ARLINGTON (CBSDFW.COM) – Flags will be lowered in New Jersey Saturday, the day of Whitney Houston’s funeral. But a Marine mom in Arlington says it’s an honor Houston doesn’t deserve.
When Phyllis McGeath heard Gov. Chris Christie had ordered flags lowered to half-staff for Houston, she said she felt a pain deep inside her.
“I was hurt and offended. Disappointed. Saddened,” she said. “I felt like the honor that was given to my son was tarnished.”
McGeath had three sons who were active duty Marines.
Her oldest, Philip, was killed by a suicide bomber just four weeks ago in Afghanistan.

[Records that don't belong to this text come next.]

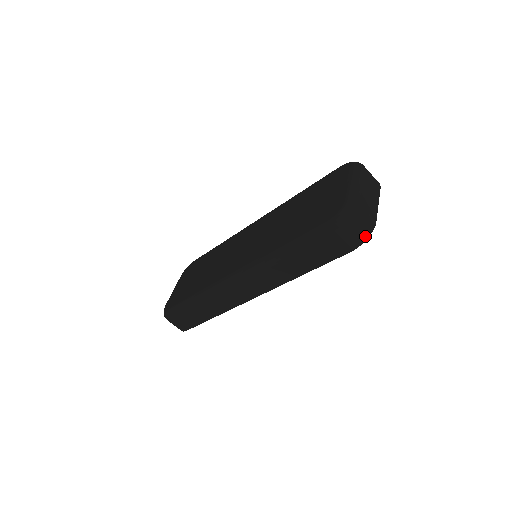
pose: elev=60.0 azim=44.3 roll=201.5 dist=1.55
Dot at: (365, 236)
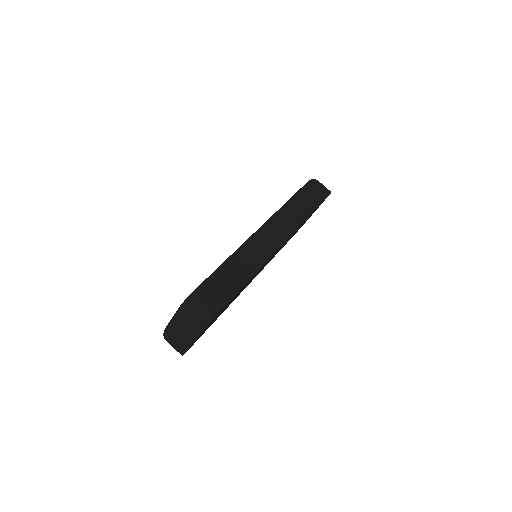
Dot at: occluded
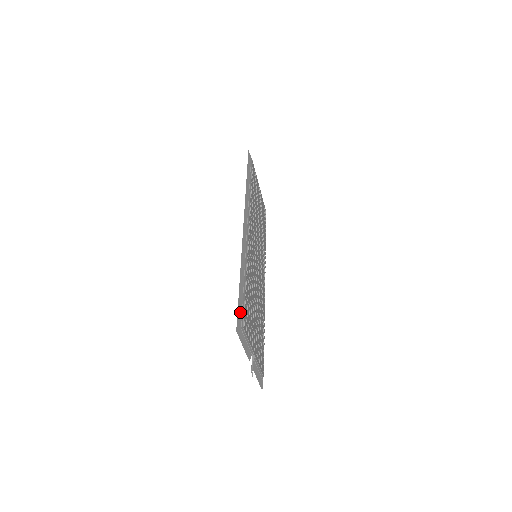
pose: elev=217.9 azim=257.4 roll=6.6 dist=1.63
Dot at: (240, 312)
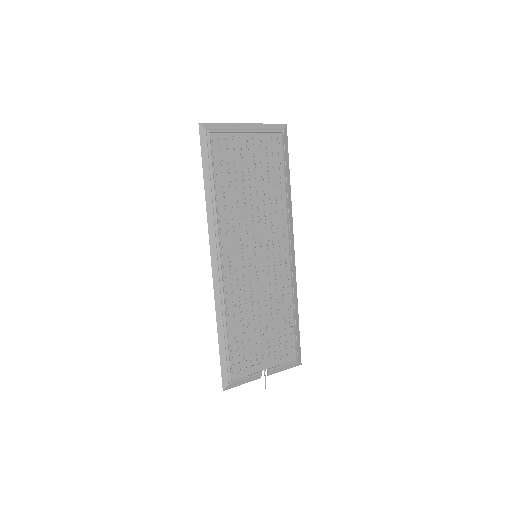
Dot at: (225, 370)
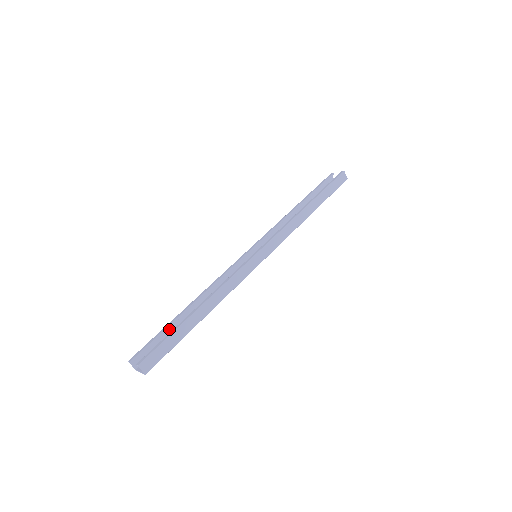
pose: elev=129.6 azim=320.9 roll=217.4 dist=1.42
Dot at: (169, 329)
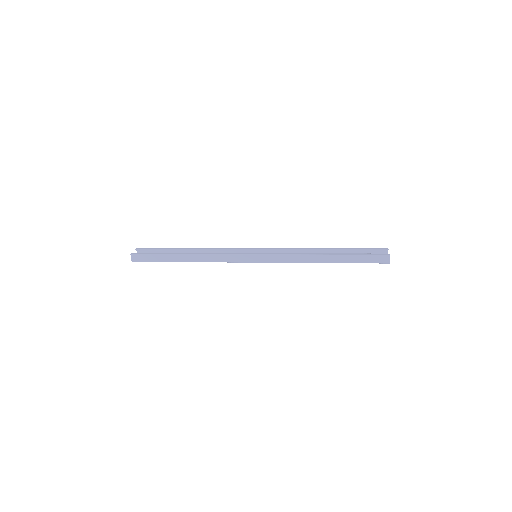
Dot at: (170, 251)
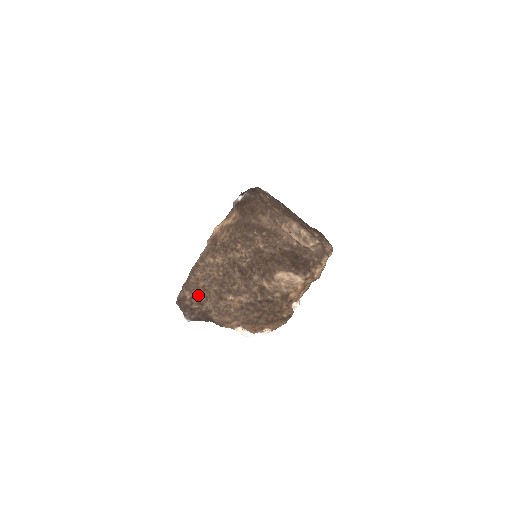
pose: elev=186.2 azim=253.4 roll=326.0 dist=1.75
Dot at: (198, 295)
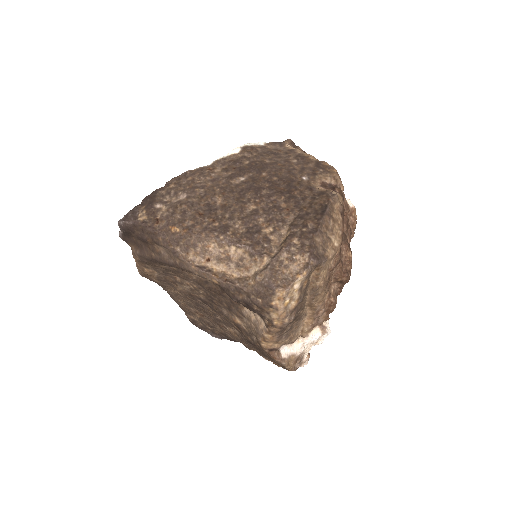
Dot at: (202, 319)
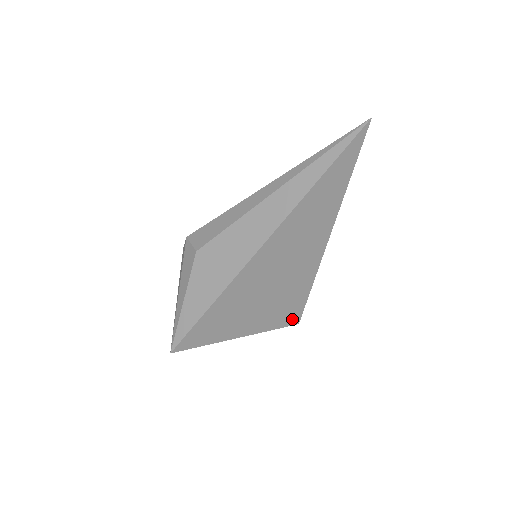
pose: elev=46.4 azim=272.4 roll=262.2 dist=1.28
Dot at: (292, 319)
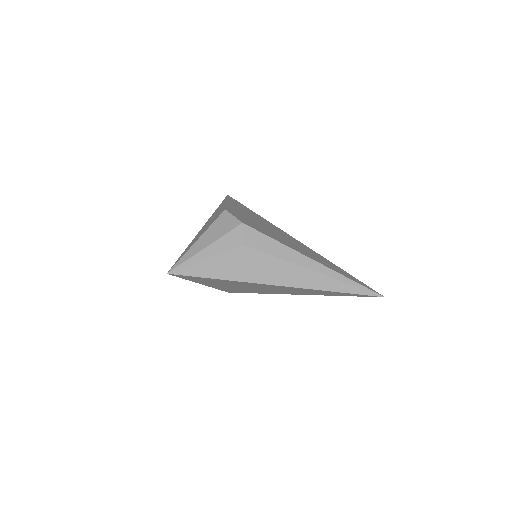
Dot at: (230, 291)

He was 25.
“They killed my son.They took his body away from me,” she said, overcome by emotion.
Arizona, the McGeath’s former home state, lowered their flags in his honor.
“That honor meant a lot to me,” McGeath said.
McGeath says Houston is not deserving of that same honor.
“Nothing against Ms. Houston because she was a beautiful singer and I was a fan for years,” McGeath said.
But, “It was like putting them on the same level. And I know how my son lived. And I know through the media how Ms. Houston lived,” she said.
New Jersey’s Governor, Chris Christie, defended his decision to lower the flags in his state saying he wasn’t honoring Houston as a role model but as “a daughter of New Jersey.”
Christie is a conservative Republican. He’s also a former U.S. Attorney who recently called for mandatory drug treatment for non-violent offenders. But he said Houston’s substance abuse issues shouldn’t negate her achievements.
“There but for the grace of God go I,” he said.
Federal law authorizes governors of American states to order flags lowered to half-staff for state officials or residents who’ve died.
There is no law or rule that requires the person being honored to have been a politician or a service member.
Christie approved a similar order when Bruce Springsteen’s E Street Band member Clarence Clemons died last June.
Thinking about the recent death of her Marine son, McGeath said, “It frustrates me all the attention this one lady is being given for dying. When our son died, it was initially a one liner in the newspaper.”
Houston also sang the National Anthem in 1991 to returning Gulf War service members. But for Phyllis McGeath singing and fighting on the front lines are two very different things.
“My son gave his life,” she said. “He gave his life.”